In August, we attended WikiSym and Wikimania. Dario Taraborelli gave a keynote address on actionable Wikipedia research at WikiSym, where several other Wikipedia research papers were presented. At Wikimania, we hosted two sessions focused on Wikimedia data and analytics tools. We also worked with Platform engineering this month on analyzing and visualizing HTTPS failure rates by country, in preparation for the switch to HTTPS as a default. We released new dashboards for the launch of notifications on 5 other Wikipedias and continued to provide ad-hoc support to teams in Editor Engagement. Last, we continued screening and interviewing candidates for an open research analyst position.
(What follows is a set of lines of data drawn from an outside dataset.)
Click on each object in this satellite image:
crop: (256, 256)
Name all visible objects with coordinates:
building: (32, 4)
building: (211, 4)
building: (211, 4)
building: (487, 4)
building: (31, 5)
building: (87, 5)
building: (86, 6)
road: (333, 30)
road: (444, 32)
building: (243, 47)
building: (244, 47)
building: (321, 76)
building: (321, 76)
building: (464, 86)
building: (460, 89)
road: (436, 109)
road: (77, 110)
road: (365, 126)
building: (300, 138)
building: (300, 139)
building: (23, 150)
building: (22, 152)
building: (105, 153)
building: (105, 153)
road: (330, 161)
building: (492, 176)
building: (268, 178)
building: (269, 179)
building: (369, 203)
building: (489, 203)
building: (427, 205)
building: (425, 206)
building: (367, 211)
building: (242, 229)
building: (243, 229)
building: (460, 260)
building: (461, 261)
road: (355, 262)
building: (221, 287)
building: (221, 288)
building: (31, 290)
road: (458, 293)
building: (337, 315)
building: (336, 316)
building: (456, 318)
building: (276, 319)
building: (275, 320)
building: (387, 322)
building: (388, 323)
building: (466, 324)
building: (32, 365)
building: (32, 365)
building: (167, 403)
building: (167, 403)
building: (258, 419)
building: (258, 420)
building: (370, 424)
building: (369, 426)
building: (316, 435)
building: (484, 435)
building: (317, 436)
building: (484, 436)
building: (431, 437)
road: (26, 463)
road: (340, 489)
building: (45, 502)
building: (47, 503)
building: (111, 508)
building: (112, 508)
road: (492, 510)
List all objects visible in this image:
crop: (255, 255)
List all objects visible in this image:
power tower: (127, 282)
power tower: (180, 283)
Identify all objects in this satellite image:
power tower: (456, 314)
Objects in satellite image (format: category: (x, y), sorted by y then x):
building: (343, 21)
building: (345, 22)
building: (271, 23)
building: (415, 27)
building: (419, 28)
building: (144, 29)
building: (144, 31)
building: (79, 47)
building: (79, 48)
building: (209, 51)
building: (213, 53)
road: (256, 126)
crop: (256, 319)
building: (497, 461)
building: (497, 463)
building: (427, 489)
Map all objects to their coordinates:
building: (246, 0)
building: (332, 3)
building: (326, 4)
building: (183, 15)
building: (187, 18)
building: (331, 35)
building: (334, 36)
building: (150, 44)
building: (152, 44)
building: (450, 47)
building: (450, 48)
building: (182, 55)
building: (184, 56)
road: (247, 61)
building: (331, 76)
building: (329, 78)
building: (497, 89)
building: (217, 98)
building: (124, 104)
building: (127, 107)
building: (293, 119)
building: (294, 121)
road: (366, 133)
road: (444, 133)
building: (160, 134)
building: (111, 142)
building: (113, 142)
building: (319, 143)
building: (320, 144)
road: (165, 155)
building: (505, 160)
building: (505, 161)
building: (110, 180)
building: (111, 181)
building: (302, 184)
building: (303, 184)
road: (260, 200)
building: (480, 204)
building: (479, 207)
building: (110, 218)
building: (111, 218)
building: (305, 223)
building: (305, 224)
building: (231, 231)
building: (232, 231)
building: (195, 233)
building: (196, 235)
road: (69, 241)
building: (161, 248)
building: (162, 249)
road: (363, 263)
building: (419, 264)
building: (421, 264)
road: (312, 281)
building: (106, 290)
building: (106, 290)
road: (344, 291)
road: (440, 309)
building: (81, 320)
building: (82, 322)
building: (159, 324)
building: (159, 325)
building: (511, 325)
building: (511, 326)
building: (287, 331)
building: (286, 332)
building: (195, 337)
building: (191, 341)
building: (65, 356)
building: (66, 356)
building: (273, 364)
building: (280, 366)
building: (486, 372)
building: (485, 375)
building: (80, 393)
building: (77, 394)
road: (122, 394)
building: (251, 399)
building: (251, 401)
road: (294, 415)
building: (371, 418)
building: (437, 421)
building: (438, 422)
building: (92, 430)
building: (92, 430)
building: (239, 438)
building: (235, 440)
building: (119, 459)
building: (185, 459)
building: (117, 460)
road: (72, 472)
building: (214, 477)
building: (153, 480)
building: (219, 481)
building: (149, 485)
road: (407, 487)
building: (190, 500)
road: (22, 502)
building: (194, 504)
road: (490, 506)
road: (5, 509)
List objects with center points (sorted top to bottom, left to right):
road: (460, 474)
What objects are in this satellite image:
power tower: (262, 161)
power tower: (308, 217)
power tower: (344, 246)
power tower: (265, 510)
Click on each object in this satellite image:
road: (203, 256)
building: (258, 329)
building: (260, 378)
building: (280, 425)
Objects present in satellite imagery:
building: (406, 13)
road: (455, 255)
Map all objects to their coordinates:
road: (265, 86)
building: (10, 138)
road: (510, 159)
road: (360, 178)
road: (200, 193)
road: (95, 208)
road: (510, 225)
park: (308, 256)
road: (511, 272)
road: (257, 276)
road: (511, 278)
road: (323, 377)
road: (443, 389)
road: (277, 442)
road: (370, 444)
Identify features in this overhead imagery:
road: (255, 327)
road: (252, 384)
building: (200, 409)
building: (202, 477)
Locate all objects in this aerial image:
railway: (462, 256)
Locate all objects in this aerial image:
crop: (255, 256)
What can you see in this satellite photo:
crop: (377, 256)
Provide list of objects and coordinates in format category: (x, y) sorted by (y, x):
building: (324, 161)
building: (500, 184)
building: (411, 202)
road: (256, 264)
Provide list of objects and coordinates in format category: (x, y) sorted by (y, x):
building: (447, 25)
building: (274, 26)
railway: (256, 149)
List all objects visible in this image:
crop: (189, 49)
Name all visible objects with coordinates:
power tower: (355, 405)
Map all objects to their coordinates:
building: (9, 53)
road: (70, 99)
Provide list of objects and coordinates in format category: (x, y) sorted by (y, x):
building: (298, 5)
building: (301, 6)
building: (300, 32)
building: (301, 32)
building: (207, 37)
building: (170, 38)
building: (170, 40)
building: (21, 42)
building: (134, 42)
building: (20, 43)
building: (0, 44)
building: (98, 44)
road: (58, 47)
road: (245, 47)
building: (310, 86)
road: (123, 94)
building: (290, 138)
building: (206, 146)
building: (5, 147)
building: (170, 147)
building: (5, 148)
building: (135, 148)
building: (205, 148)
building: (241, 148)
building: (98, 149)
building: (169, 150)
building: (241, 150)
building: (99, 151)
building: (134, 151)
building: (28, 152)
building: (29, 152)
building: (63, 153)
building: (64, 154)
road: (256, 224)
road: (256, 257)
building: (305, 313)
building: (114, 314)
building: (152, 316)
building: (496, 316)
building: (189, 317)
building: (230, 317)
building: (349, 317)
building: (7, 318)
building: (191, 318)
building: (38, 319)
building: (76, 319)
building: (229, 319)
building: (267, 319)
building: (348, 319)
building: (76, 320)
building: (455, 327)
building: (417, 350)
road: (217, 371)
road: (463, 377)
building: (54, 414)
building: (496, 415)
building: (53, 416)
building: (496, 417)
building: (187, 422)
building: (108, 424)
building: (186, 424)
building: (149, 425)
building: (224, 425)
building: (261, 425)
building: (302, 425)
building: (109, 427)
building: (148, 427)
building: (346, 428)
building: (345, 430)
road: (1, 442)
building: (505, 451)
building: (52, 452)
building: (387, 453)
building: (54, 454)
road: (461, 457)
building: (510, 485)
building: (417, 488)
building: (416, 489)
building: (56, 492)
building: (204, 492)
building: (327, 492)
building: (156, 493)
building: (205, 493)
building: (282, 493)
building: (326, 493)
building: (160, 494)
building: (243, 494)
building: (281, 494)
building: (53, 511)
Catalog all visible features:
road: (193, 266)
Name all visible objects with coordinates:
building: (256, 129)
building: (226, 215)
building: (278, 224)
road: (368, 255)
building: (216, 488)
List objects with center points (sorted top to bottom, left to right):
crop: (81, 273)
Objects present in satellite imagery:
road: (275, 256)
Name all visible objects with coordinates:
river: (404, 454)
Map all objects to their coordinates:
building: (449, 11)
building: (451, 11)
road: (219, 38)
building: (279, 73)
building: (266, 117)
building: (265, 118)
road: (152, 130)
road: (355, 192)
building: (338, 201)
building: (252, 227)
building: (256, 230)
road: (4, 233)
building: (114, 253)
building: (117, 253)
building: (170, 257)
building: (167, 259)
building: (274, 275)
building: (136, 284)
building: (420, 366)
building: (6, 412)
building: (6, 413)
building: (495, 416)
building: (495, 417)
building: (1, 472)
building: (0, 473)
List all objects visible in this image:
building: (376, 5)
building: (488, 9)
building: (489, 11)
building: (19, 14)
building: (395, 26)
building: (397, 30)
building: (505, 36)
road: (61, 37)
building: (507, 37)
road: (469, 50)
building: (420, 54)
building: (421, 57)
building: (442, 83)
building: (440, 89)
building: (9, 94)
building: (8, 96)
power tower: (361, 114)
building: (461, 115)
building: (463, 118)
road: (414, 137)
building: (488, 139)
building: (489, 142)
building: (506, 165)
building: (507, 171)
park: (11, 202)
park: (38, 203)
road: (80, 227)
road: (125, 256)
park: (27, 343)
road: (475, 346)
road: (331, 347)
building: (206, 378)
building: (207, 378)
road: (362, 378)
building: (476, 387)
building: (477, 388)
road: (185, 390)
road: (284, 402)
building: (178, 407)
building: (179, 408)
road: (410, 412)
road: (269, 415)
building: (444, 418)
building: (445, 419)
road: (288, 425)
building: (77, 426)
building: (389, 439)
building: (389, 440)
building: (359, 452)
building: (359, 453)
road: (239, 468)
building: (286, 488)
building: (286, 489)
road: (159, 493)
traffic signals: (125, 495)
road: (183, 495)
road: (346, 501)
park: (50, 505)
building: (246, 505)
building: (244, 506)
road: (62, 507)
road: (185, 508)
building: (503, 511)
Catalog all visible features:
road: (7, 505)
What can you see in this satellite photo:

Release of the new Mediawiki offliner was a little bit delayed; we are still fixing stability bugs. This solution has already proven its efficiency, as we have released 20 new ZIM files this month: a new throughput record. The ZIM incremental update GSoC project progresses too, as the student works on the integration of zimdiff/zimpatch in the Kiwix ecosystem. Kiwix developers have had a 6 days hackathon in Hong-Kong to prepare the next Kiwix release, after some final work on compilation.
In August, the Wikidata team was present at 3 events: COSCUP, Wikimania and a meetup about Wikidata and Incubator. A lot of work has been put into improving the API and its documentation. The team also worked on the ability to reorder the qualifiers and sources in a statement, improved the speed of Wikidata slightly, and made progress on the ability to query for statements with a specific property and value, as well as merging items. An improved proposal for the support of Wiktionary has been published. They also started the paper cuts initiative to find and fix small bugs that have a large impact on how enjoyable it is to use Wikidata. Denny and Adam gave a short overview of the state of Wikidata and answered questions during an office hour on IRC. The biggest news for August though was the activation of data access (Wikidata phase 2) on Wikivoyage.
The engineering management team continues to update the Deployments page weekly, providing up-to-date information on the upcoming deployments to Wikimedia sites, as well as the engineering roadmap, listing ongoing and future Wikimedia engineering efforts.